Borel's Conjecture in Topological Groups

TL;DR

This paper generalizes Borel's Conjecture to all infinite cardinals, explores its equivalences and consistency with large cardinal hypotheses, and connects it to Kurepa's Hypothesis in topological groups.

Contribution

It introduces a new family of conjectures ${\sf BC}_{\kappa}$ for all infinite cardinals, linking them to large cardinal axioms and Kurepa's Hypothesis, and establishes their consistency results.

Findings

${\sf BC}_{\aleph_0}$ is equivalent to classical Borel's conjecture.

Assuming Borel's conjecture, ${\sf BC}_{\aleph_1}$ relates to Kurepa trees.

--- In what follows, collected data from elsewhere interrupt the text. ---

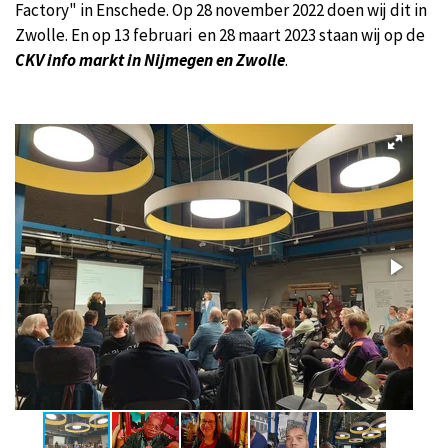
Factory" in Enschede. Op 28 november 2022 doen wij dit in
Zwolle. En op 13 februari en 28 maart 2023 staan wij op de
CKV info markt in Nijmegen en Zwolle
.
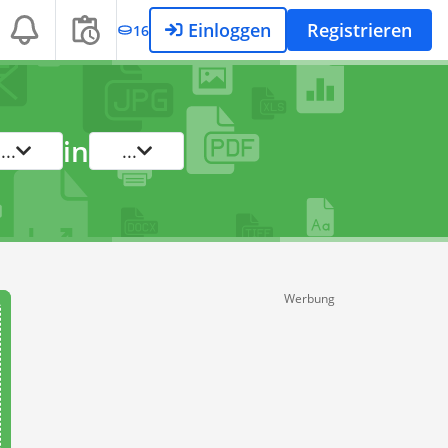
Einloggen
Registrieren
16
in
...
...
Werbung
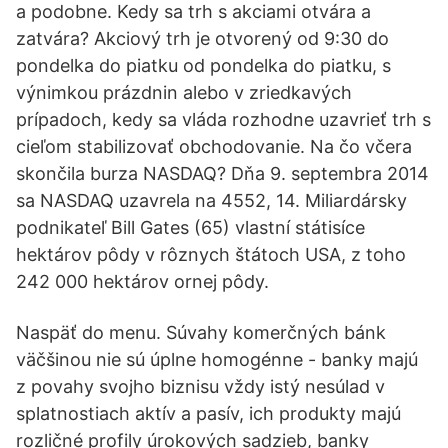
a podobne. Kedy sa trh s akciami otvára a
zatvára? Akciový trh je otvorený od 9:30 do
pondelka do piatku od pondelka do piatku, s
výnimkou prázdnin alebo v zriedkavých
prípadoch, kedy sa vláda rozhodne uzavrieť trh s
cieľom stabilizovať obchodovanie. Na čo včera
skončila burza NASDAQ? Dňa 9. septembra 2014
sa NASDAQ uzavrela na 4552, 14. Miliardársky
podnikateľ Bill Gates (65) vlastní státisíce
hektárov pôdy v rôznych štátoch USA, z toho
242 000 hektárov ornej pôdy.
Naspäť do menu. Súvahy komerčných bánk
väčšinou nie sú úplne homogénne - banky majú
z povahy svojho biznisu vždy istý nesúlad v
splatnostiach aktív a pasív, ich produkty majú
rozličné profily úrokových sadzieb, banky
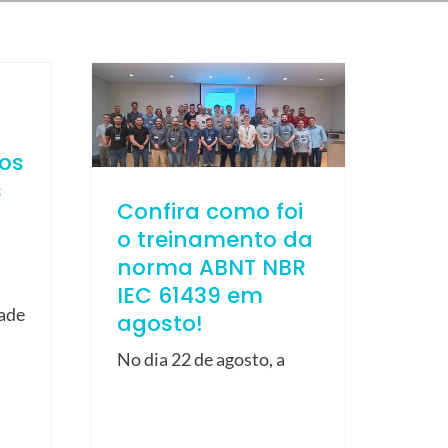
ios
s
Confira como foi
o treinamento da
norma ABNT NBR
IEC 61439 em
dade
agosto!
No dia 22 de agosto, a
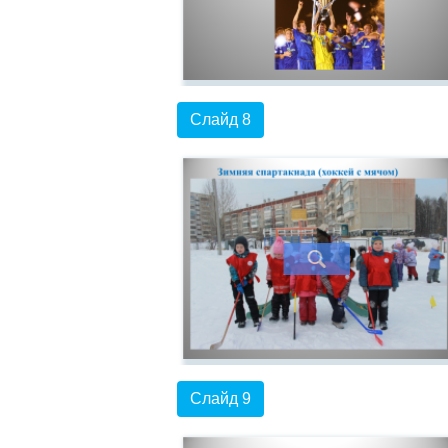
Слайд 8
Слайд 9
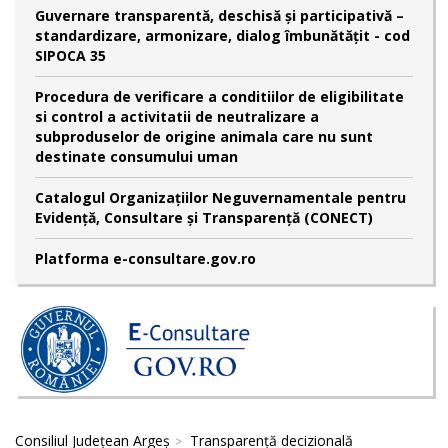
Guvernare transparentă, deschisă și participativă –
standardizare, armonizare, dialog îmbunătățit - cod
SIPOCA 35
Procedura de verificare a conditiilor de eligibilitate
si control a activitatii de neutralizare a
subproduselor de origine animala care nu sunt
destinate consumului uman
Catalogul Organizațiilor Neguvernamentale pentru
Evidență, Consultare și Transparență (CONECT)
Platforma e-consultare.gov.ro
Consiliul Județean Argeș
Transparență decizională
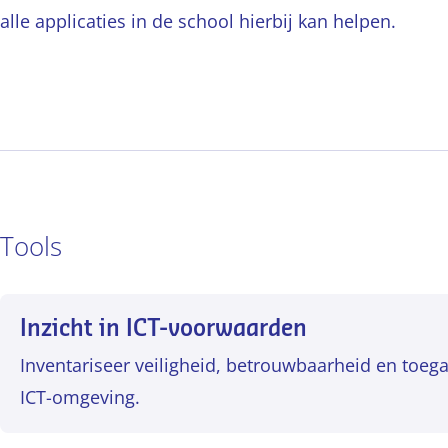
alle applicaties in de school hierbij kan helpen.
Tools
Inzicht in ICT-voorwaarden
Inventariseer veiligheid, betrouwbaarheid en toega
ICT-omgeving.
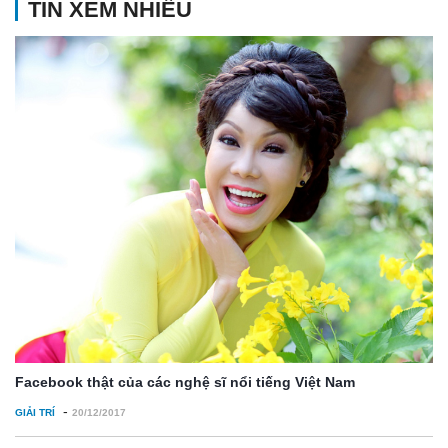
TIN XEM NHIỀU
Facebook thật của các nghệ sĩ nổi tiếng Việt Nam
-
GIẢI TRÍ
20/12/2017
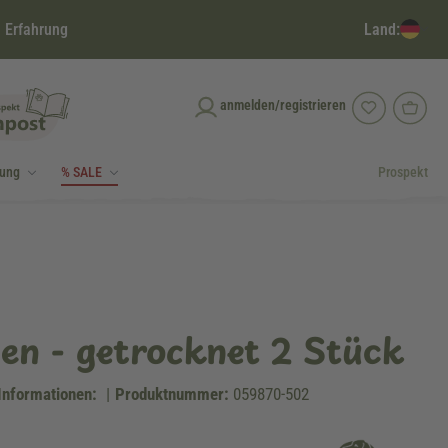
Land:
 Erfahrung
anmelden/registrieren
dung
% SALE
Prospekt
n - getrocknet 2 Stück
Informationen:
|
Produktnummer:
059870-502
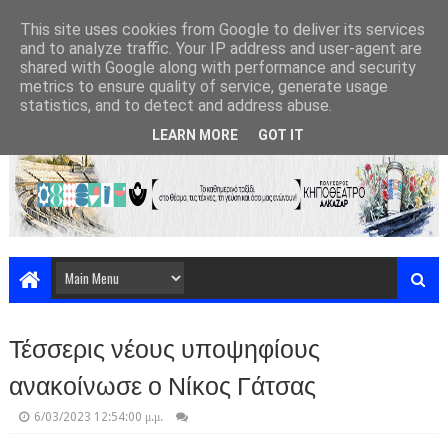
This site uses cookies from Google to deliver its services
and to analyze traffic. Your IP address and user-agent are
shared with Google along with performance and security
metrics to ensure quality of service, generate usage
statistics, and to detect and address abuse.
LEARN MORE
GOT IT
Τέσσερις νέους υποψηφίους
ανακοίνωσε ο Νίκος Γάτσας
6/03/2023 12:54:00 μ.μ.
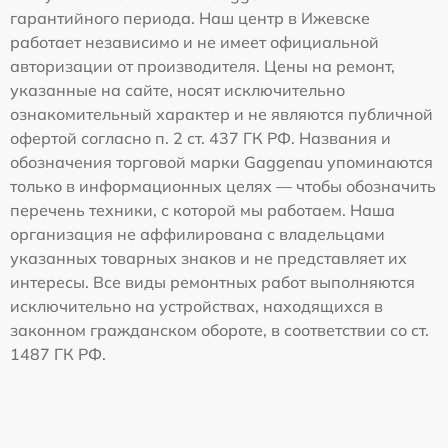
гарантийного периода. Наш центр в Ижевске
работает независимо и не имеет официальной
авторизации от производителя. Цены на ремонт,
указанные на сайте, носят исключительно
ознакомительный характер и не являются публичной
офертой согласно п. 2 ст. 437 ГК РФ. Названия и
обозначения торговой марки Gaggenau упоминаются
только в информационных целях — чтобы обозначить
перечень техники, с которой мы работаем. Наша
организация не аффилирована с владельцами
указанных товарных знаков и не представляет их
интересы. Все виды ремонтных работ выполняются
исключительно на устройствах, находящихся в
законном гражданском обороте, в соответствии со ст.
1487 ГК РФ.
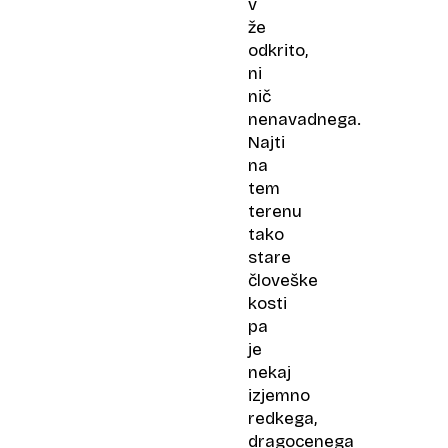
v
že
odkrito,
ni
nič
nenavadnega.
Najti
na
tem
terenu
tako
stare
človeške
kosti
pa
je
nekaj
izjemno
redkega,
dragocenega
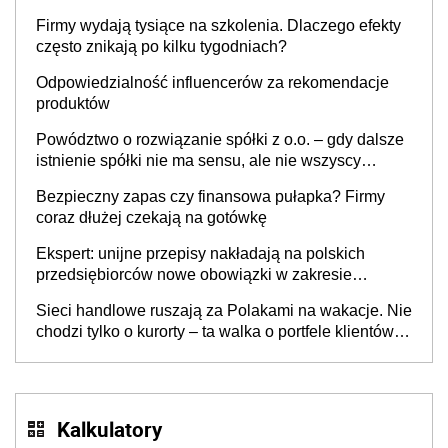
to nie wdrożenie AI w firmie
Firmy wydają tysiące na szkolenia. Dlaczego efekty
często znikają po kilku tygodniach?
Odpowiedzialność influencerów za rekomendacje
produktów
Powództwo o rozwiązanie spółki z o.o. – gdy dalsze
istnienie spółki nie ma sensu, ale nie wszyscy
wspólnicy są tego zdania
Bezpieczny zapas czy finansowa pułapka? Firmy
coraz dłużej czekają na gotówkę
Ekspert: unijne przepisy nakładają na polskich
przedsiębiorców nowe obowiązki w zakresie
opakowań
Sieci handlowe ruszają za Polakami na wakacje. Nie
chodzi tylko o kurorty – ta walka o portfele klientów
dzieje się także tam, gdzie wielu spędzi urlop po
cichu
Kalkulatory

Various large cardinal assumptions imply the consistency of ${\sf BC}_{\kappa}$ for different cardinals.

Abstract

We introduce a natural generalization of Borel's Conjecture. For each infinite cardinal number $\kappa$, let {\sf BC}$_{\kappa}$ denote this generalization. Then ${\sf BC}_{\aleph_0}$ is equivalent to the classical Borel conjecture. Assuming the classical Borel conjecture, $\neg{\sf BC}_{\aleph_1}$ is equivalent to the existence of a Kurepa tree of height $\aleph_1$. Using the connection of ${\sf BC}_{\kappa}$ with a generalization of Kurepa's Hypothesis, we obtain the following consistency results: (1)If it is consistent that there is a 1-inaccessible cardinal then it is consistent that ${\sf BC}_{\aleph_1}$. (2)If it is consistent that ${\sf BC}_{\aleph_1}$ holds, then it is consistent that there is an inaccessible cardinal. (3)If it is consistent that there is a 1-inaccessible cardinal with $\omega$ inaccessible cardinals above it, then $\neg{\sf BC}_{\aleph_{\omega}} \, +\, (\forall n<\omega){\sf BC}_{\aleph_n}$ is consistent. (4)If it is consistent that there is a 2-huge cardinal, then it is consistent that ${\sf BC}_{\aleph_{\omega}}$. (5)If it is consistent that there is a 3-huge cardinal, then it is consistent that ${\sf BC}_{\kappa}$ holds for a proper class of cardinals $\kappa$ of countable cofinality.